= Beginning of Section =

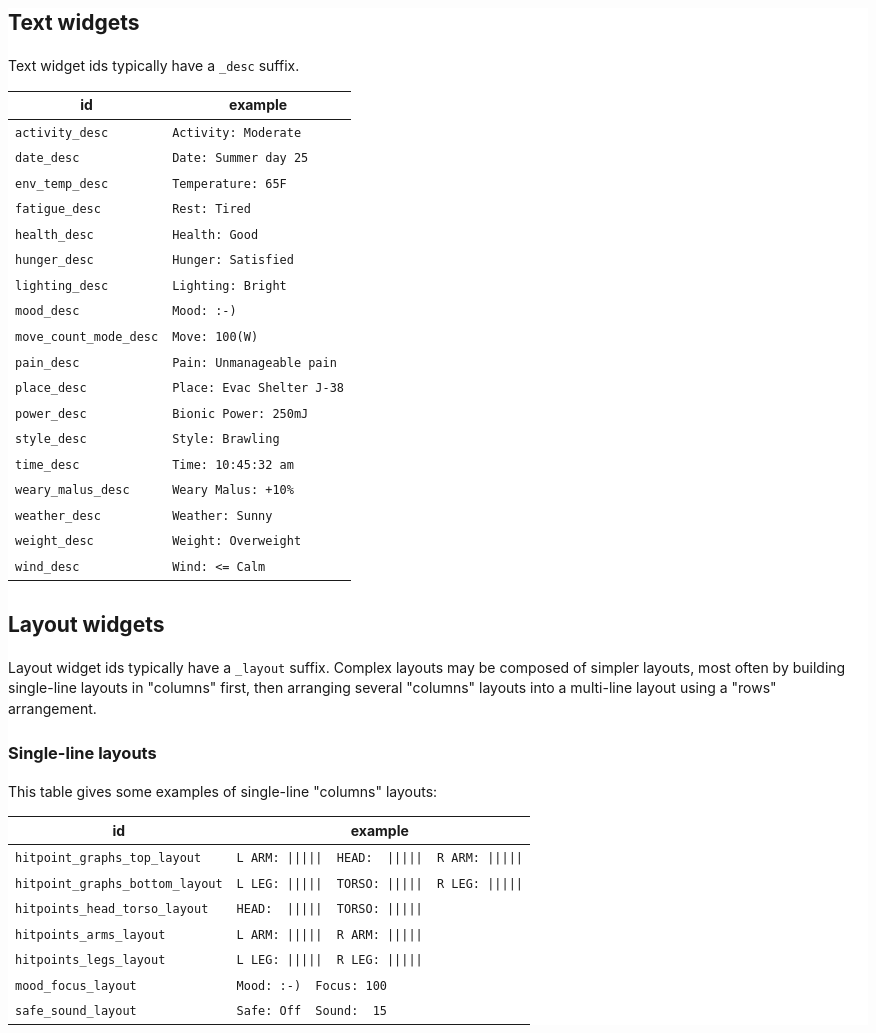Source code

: 
## Text widgets

Text widget ids typically have a `_desc` suffix.

| id                     | example
| --                     | --
| `activity_desc`        | `Activity: Moderate`
| `date_desc`            | `Date: Summer day 25`
| `env_temp_desc`        | `Temperature: 65F`
| `fatigue_desc`         | `Rest: Tired`
| `health_desc`          | `Health: Good`
| `hunger_desc`          | `Hunger: Satisfied`
| `lighting_desc`        | `Lighting: Bright`
| `mood_desc`            | `Mood: :-)`
| `move_count_mode_desc` | `Move: 100(W)`
| `pain_desc`            | `Pain: Unmanageable pain`
| `place_desc`           | `Place: Evac Shelter J-38`
| `power_desc`           | `Bionic Power: 250mJ`
| `style_desc`           | `Style: Brawling`
| `time_desc`            | `Time: 10:45:32 am`
| `weary_malus_desc`     | `Weary Malus: +10%`
| `weather_desc`         | `Weather: Sunny`
| `weight_desc`          | `Weight: Overweight`
| `wind_desc`            | `Wind: <= Calm`


## Layout widgets

Layout widget ids typically have a `_layout` suffix. Complex layouts may be composed of simpler
layouts, most often by building single-line layouts in "columns" first, then arranging several
"columns" layouts into a multi-line layout using a "rows" arrangement.


### Single-line layouts

This table gives some examples of single-line "columns" layouts:

| id | example
| -- | --
| `hitpoint_graphs_top_layout` | `L ARM: \|\|\|\|\|  HEAD:  \|\|\|\|\|  R ARM: \|\|\|\|\|`
| `hitpoint_graphs_bottom_layout` | `L LEG: \|\|\|\|\|  TORSO: \|\|\|\|\|  R LEG: \|\|\|\|\|`
| `hitpoints_head_torso_layout` | `HEAD:  \|\|\|\|\|  TORSO: \|\|\|\|\|`
| `hitpoints_arms_layout` | `L ARM: \|\|\|\|\|  R ARM: \|\|\|\|\|`
| `hitpoints_legs_layout` | `L LEG: \|\|\|\|\|  R LEG: \|\|\|\|\|`
| `mood_focus_layout` | `Mood: :-)  Focus: 100`
| `safe_sound_layout` | `Safe: Off  Sound:  15`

= End of Section =

§ **EXERCISE**: Give the number of lines in the records above in which the word "Mood" appears. Include no other text.

§ **COMPLETED TASK**: 2